• **WHAT TO PRODUCE**:
Format every line of the listing below as a numbered list, omitting any blank lines.

• **RECORDS SHOWN**:

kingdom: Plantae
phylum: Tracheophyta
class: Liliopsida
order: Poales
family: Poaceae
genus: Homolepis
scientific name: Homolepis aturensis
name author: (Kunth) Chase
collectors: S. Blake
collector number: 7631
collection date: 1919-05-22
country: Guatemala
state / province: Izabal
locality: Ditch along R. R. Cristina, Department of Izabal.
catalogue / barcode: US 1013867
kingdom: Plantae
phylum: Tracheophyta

• **CORRECT RESULT**:
1. kingdom: Plantae
2. phylum: Tracheophyta
3. class: Liliopsida
4. order: Poales
5. family: Poaceae
6. genus: Homolepis
7. scientific name: Homolepis aturensis
8. name author: (Kunth) Chase
9. collectors: S. Blake
10. collector number: 7631
11. collection date: 1919-05-22
12. country: Guatemala
13. state / province: Izabal
14. locality: Ditch along R. R. Cristina, Department of Izabal.
15. catalogue / barcode: US 1013867
16. kingdom: Plantae
17. phylum: Tracheophyta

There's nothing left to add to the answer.